When using dynamically defined handlers, be sure to explicitly set the job handler assignment method to
db-skip-locked
or db-transaction-isolation
to prevent the web process from also handling jobs.
Gravity State¶
Older versions of Gravity stored a considerable amount of config state in $GRAVITY_STATE_DIR/configstate.yaml
. As
of version 1.0.0, Gravity does not store state information, and this file can be removed if left over from an older
installation.
Although Gravity no longer uses the config state file, it does still use a state directory for storing supervisor
configs, the default log directory (if log_dir
is unchanged), and the celery-beat database.
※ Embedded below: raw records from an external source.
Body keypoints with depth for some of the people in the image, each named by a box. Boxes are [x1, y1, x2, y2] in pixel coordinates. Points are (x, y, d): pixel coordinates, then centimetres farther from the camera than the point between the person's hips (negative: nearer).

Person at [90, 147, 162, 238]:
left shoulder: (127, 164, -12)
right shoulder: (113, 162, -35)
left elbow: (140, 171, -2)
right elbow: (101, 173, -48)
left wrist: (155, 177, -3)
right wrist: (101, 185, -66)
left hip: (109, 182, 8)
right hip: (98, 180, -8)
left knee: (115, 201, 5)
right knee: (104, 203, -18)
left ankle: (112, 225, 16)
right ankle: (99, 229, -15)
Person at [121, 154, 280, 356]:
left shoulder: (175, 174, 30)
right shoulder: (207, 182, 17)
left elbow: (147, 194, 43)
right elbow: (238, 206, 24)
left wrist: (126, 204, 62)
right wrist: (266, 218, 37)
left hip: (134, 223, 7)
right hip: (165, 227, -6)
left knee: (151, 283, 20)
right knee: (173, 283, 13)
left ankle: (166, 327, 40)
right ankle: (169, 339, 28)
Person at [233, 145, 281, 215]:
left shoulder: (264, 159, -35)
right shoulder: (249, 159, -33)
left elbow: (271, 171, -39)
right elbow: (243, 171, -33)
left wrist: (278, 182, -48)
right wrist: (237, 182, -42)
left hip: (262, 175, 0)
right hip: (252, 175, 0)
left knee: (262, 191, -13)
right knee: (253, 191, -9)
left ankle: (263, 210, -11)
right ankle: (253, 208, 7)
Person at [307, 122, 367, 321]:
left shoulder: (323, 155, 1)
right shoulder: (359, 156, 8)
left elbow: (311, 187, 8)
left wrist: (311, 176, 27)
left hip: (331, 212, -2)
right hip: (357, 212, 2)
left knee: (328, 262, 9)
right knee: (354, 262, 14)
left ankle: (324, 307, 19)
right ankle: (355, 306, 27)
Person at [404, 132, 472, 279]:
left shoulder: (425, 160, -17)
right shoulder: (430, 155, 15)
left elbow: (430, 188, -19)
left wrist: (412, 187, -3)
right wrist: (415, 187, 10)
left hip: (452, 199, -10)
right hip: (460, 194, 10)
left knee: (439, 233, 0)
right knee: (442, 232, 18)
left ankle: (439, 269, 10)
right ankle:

This directory defaults
to <galaxy_root>/database/gravity/
by way of the data_dir
option in the galaxy
section of galaxy.yml
(which defaults to <galaxy_root>/database/
).
If running multiple Galaxy servers with the same Gravity configuration as described in Managing Multiple Galaxies
and if doing so using supervisor rather than systemd, the supervisor configurations will be stored in
$XDG_CONFIG_HOME/galaxy-gravity
($XDG_CONFIG_HOME
defaults to ~/.config/galaxy-gravity
)
In any case, you can override the path to the state directory using the --state-dir
option, or the
$GRAVITY_STATE_DIR
environment variable.
Note
Galaxy 22.01 and 22.05 automatically set $GRAVITY_STATE_DIR
to <galaxy_root>/database/gravity
in the
virtualenv’s activation script, activate
. This can be removed from the activate script when using Gravity 1.0.0
or later.